On the government level, sustainable innovation is an important goal that cannot be overlooked. The need for embracing innovation trends is on the rise, as evidenced by research showing 10 percent of the global population living below the poverty level in 2018.
Governments face numerous innovation challenges caused by the use of products and services that damage the earth. One answer to this is to create and implement policies that support sustainable innovation that benefits the environment well into the future.
The need for these policies can be seen on every level, and such policies would change the ways governments address important issues. These innovative policies would also help organizational leaders to better serve citizens through more time-efficient projects that use available resources wisely.
Put a Price on Natural Capital
There are currently inadequate prices on some key life-supporting natural systems. This major market failure requires action.

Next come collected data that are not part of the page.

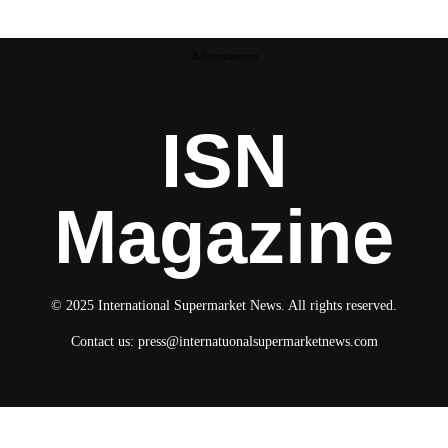
Advertisement
ISN
Magazine
© 2025 International Supermarket News. All rights reserved.
Contact us:
press@internatuonalsupermarketnews.com
© 2025 International Supermarket News. All rights reserved.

Putting a price on natural capital would hold decision-makers accountable when taking part in economic activities that are damaging to the earth. Raising the price on the production of harmful goods could provide companies the financial incentive needed to gravitate away from dirty technologies. This, in turn, would form a market where clean technologies are used for creating products and conducting research, thus encouraging sustainable innovation.
One way to achieve the pricing of natural capital is through direct pricing, which occurs through taxation. The trading of emission permits or emission caps will also achieve this goal.

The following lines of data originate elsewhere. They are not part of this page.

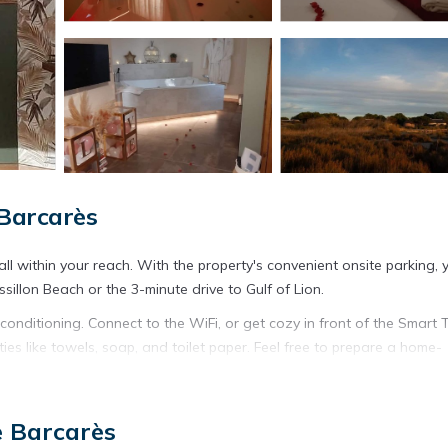
 Barcarès
l within your reach. With the property's convenient onsite parking, y
illon Beach or the 3-minute drive to Gulf of Lion.
onditioning. Connect to the WiFi, or get cozy in front of the Smart 
es like towels, soap, and toilet paper. Feel free to prepare a home-
e. And you won't have to pack extra clothes, because you'll also h
 an ironing board, and heating.
e Barcarès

Support Environmentally Friendly Research and Development
Research and development (R&D) is necessary for innovation and production. Companies pay a great deal of money to ensure new technologies are developed to meet company and public needs. Indirect fiscal incentives such as tax credits help predict financial planning without favoring one technology over another. This tool is widely used and is considered efficient because it produces greater innovation results.
Direct loans and grants are also used to subsidize forms. One distinct advantage is that resources can be targeted to areas that need government intervention. For example, the U.S. Department of Energy made money through a loan guarantee program despite some failed projects simply because the success of other projects outweighed those losses.

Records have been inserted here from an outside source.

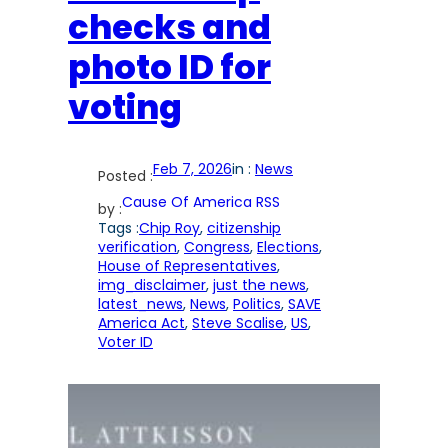
checks and
photo ID for
voting
Feb 7, 2026
in :
News
Posted :
Cause Of America RSS
by :
Tags :
Chip Roy
, 
citizenship
verification
, 
Congress
, 
Elections
, 
House of Representatives
, 
img_disclaimer
, 
just the news
, 
latest_news
, 
News
, 
Politics
, 
SAVE
America Act
, 
Steve Scalise
, 
US
, 
Voter ID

R&D is especially relevant in governmental laboratories because clean energy patents from these institutions may be cited more frequently than those found in the private sector. Government research also helps new energy technologies overcome obstacles toward commercialization.
Support Early-Stage Development
First-time innovations face specific challenges because they need to be built from the ground up. This includes training personnel, making legal arrangements and conducting research.
Deploying specific technologies in the early stages is crucial and must be supported at the government level. This is true even if the policies for deploying specific technologies are less cost-effective than neutral policies.
Renewable mandates are a great example of the need for these technologies. These laws require electricity supply companies to produce a certain percentage of electricity using renewable sources.
As governments continue to grapple with the issue of sustainable innovation, they continue to look at viable solutions that will positively impact the public sector as well. Research shows that one out of three innovations leads to more citizen involvement, a trend that may increase as governments work to create a more sustainable future.